Effects of landlocking on the genome-wide divergence of Galaxias
brevipinnis populations in the South Island of New Zealand
Abstract
Landlocking is a process whereby a population of normally diadromous
fish becomes limited to freshwater, potentially leading to behavioural,
morphological, and genetic changes, and occasionally speciation. The
study of recently landlocked populations can shed light on how
populations adapt to environmental change, and how such life-history
shifts affect population-genetic structure. Kōaro (Galaxias brevipinnis)

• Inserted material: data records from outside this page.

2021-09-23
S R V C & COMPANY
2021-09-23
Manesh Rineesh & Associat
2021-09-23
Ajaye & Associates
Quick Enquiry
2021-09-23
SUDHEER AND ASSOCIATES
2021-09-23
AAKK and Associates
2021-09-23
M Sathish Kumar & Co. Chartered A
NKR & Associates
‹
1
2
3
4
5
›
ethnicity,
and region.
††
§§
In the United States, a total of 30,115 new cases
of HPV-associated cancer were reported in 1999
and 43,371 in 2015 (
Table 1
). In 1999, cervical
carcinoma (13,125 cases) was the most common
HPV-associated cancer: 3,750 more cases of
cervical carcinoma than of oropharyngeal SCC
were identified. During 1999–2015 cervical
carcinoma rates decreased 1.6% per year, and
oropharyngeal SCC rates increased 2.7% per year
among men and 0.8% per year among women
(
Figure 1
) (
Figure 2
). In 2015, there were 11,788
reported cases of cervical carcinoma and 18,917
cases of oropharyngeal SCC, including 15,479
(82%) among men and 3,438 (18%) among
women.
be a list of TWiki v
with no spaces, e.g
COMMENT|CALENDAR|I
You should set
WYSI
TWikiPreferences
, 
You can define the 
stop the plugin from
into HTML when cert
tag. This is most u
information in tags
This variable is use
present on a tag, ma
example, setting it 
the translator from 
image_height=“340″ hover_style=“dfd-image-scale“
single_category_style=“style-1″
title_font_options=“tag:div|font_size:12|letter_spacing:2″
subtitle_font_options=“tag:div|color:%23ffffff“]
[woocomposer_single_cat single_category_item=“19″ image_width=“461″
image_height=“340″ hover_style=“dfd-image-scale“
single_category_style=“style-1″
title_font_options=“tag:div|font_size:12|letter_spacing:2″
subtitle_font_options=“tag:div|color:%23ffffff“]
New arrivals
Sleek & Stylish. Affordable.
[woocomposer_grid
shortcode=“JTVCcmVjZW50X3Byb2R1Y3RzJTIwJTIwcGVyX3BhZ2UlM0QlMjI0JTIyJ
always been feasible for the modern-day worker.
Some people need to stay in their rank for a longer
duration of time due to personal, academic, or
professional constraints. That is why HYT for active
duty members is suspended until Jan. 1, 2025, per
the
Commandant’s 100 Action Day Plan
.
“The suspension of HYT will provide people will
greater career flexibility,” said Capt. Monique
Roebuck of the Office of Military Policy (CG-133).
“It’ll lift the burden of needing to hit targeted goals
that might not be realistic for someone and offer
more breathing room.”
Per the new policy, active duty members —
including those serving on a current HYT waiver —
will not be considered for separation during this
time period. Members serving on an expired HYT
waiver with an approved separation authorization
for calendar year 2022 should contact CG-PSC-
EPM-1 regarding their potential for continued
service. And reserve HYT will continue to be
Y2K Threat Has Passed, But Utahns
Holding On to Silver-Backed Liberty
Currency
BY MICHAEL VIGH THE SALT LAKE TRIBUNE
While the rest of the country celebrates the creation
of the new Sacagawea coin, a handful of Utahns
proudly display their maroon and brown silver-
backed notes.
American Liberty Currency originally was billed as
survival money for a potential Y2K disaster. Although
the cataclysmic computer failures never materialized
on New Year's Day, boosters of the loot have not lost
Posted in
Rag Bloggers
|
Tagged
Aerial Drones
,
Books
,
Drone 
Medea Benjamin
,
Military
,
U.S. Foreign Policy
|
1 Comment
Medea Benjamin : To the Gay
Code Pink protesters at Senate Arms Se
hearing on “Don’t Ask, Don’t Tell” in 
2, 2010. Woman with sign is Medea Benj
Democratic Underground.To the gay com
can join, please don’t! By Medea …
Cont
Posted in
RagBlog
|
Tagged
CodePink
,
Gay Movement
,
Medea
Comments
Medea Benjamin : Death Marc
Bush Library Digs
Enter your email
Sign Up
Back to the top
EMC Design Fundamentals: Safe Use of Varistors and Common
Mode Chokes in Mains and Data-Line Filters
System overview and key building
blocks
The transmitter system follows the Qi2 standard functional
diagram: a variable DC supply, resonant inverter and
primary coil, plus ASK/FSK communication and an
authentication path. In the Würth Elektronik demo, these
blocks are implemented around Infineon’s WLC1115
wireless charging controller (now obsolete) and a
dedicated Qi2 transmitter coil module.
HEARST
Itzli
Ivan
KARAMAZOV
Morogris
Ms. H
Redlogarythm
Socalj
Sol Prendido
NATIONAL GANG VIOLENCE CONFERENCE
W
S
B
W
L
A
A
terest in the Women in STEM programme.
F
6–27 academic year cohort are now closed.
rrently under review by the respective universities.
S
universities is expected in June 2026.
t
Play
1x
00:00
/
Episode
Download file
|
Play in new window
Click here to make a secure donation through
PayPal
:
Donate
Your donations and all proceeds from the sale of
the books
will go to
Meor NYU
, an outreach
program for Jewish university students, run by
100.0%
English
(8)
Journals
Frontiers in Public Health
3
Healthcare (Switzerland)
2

is a facultatively diadromous Southern Hemisphere galaxiid fish that
frequently becomes landlocked in inland lakes. This study compares seven
landlocked kōaro populations to diadromous populations from main and
offshore islands of New Zealand. Genotyping-by-sequencing was used to
obtain genotypes at 18,813 single nucleotide polymorphism sites for each
population. Analyses of population structure revealed that most
landlocked populations were genetically highly distinct from one
another, as well as from diadromous populations. A few particularly
isolated island and lake populations were particularly strongly
genetically differentiated. Landscape characteristics were measured to
test whether lake elevation, size, or distance from the sea predicted
genetic diversity or differentiation from diadromous kōaro. While there
were no significant relationships indicating isolation-by-distance or
isolation-by-environment, we detected a trend toward lower genetic
diversity in lakes at higher elevations. Our findings illustrate the
critical role that landlocking can play in the structure of
intraspecific genetic diversity within and between populations.